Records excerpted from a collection
◇ ◇ ◇ ◇

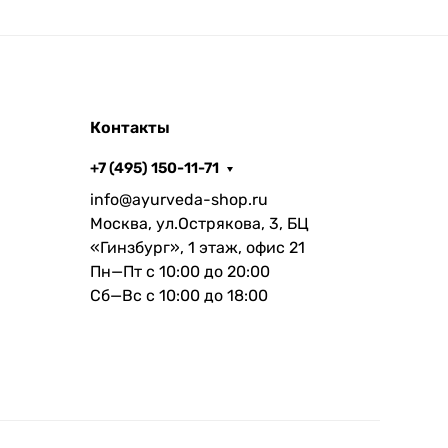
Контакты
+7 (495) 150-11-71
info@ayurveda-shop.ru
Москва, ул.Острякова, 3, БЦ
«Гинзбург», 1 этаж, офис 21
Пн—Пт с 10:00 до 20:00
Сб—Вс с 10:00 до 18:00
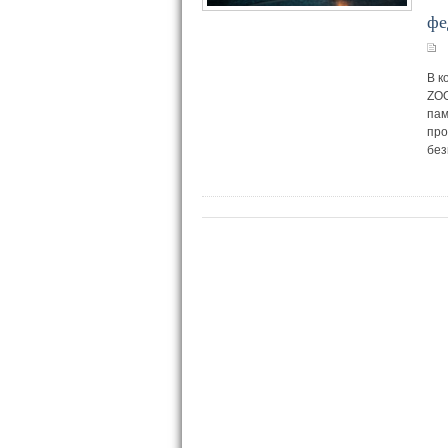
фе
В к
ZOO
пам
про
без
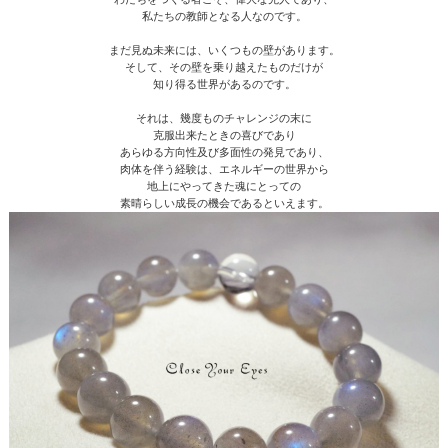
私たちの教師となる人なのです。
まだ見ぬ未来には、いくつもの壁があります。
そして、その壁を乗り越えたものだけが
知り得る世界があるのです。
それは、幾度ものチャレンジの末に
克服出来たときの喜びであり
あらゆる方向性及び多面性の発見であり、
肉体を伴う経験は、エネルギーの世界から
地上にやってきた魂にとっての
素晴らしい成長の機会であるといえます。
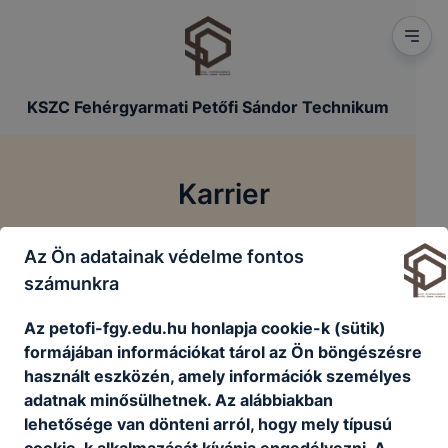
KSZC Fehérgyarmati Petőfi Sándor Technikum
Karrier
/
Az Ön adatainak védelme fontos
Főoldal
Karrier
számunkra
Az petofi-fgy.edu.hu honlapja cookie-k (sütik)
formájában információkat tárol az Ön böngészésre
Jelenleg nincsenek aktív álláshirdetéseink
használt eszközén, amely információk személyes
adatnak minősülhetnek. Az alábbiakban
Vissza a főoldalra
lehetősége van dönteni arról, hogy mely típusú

◇ ◇ ◇ ◇

**JOB:** The records above must be echoed exactly, minus their pictures.

**EXPECTED ANSWER:**
Контакты
+7 (495) 150-11-71
info@ayurveda-shop.ru
Москва, ул.Острякова, 3, БЦ
«Гинзбург», 1 этаж, офис 21
Пн—Пт с 10:00 до 20:00
Сб—Вс с 10:00 до 18:00
фе
В к
ZOO
пам
про
без
私たちの教師となる人なのです。
まだ見ぬ未来には、いくつもの壁があります。
そして、その壁を乗り越えたものだけが
知り得る世界があるのです。
それは、幾度ものチャレンジの末に
克服出来たときの喜びであり
あらゆる方向性及び多面性の発見であり、
肉体を伴う経験は、エネルギーの世界から
地上にやってきた魂にとっての
素晴らしい成長の機会であるといえます。
KSZC Fehérgyarmati Petőfi Sándor Technikum
Karrier
/
Az Ön adatainak védelme fontos
Főoldal
Karrier
számunkra
Az petofi-fgy.edu.hu honlapja cookie-k (sütik)
formájában információkat tárol az Ön böngészésre
Jelenleg nincsenek aktív álláshirdetéseink
használt eszközén, amely információk személyes
adatnak minősülhetnek. Az alábbiakban
Vissza a főoldalra
lehetősége van dönteni arról, hogy mely típusú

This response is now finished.